Former Governor Jim Hunt has been an outspoken supporter of the bill since it was introduced and told the crowd Wednesday that it will eventually pass in North Carolina because it is the right thing to do for the children involved and for the state’s economy.
Hunt pointed out that the children of undocumented workers did not choose to come to North Carolina, they were brought here by their parents and are now North Carolina’s children.
El Pueblo Director Andrea Bazan-Manson recounted what happened earlier this year when the legislation was introduced. Advocates and supportive legislators were harassed and threatened and eleven of the bill’s original co-sponsors withdrew their name.

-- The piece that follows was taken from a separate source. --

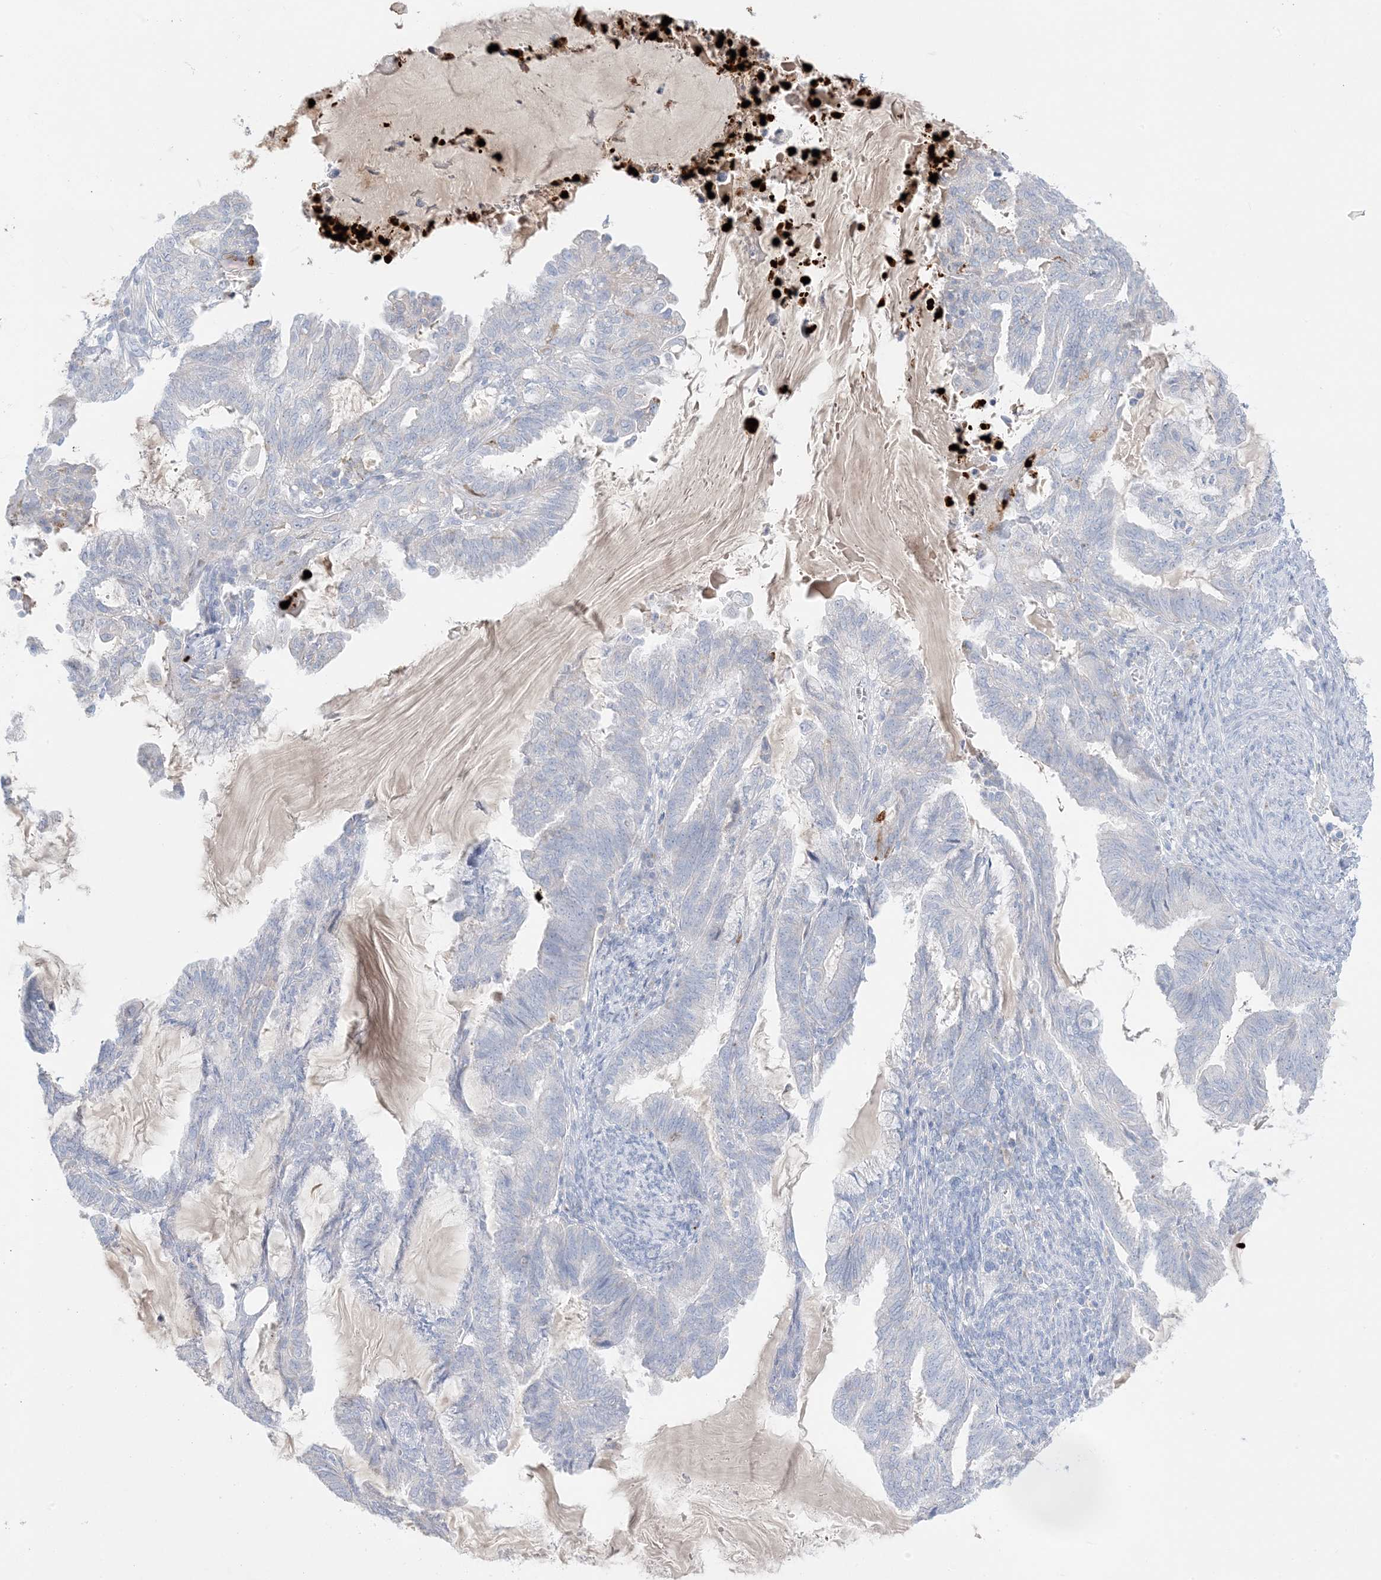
{"staining": {"intensity": "negative", "quantity": "none", "location": "none"}, "tissue": "endometrial cancer", "cell_type": "Tumor cells", "image_type": "cancer", "snomed": [{"axis": "morphology", "description": "Adenocarcinoma, NOS"}, {"axis": "topography", "description": "Endometrium"}], "caption": "Photomicrograph shows no protein staining in tumor cells of endometrial adenocarcinoma tissue.", "gene": "KCTD6", "patient": {"sex": "female", "age": 86}}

But the public wants to help the children. A recent Elon University Poll found that the majority of people in North Carolina support the legislation. To qualify for in-state tuition, students must have attended a North Carolina high school for four years and must certify that they are in the process of seeking legal citizenship.
Many folks in the audience Wednesday wondered what they could do to help pass the proposal in the next legislative session. The best answer may have come from the response to the event by one of the leaders of the hysterical anti-immigration forces who told a reporter that legislators will remember what happened to folks who supported the bill this year and that many of the 26 lawmakers who remained as co-sponsors won’t be in the legislature next session. In other words, the threats and intimidation will continue.
That’s a pretty direct challenge and one that was largely left unsaid at Wednesday’s event, the choice between the politics of fear and the welfare of children who are part of our community.
The anti-immigration forces are loud and well-organized but small in numbers and count on the complacency of the vast majority of the people in the state as part of their strategy. The vocal and hateful minority will rule and children will continue to suffer only as long as the rest of us are silent and allow it.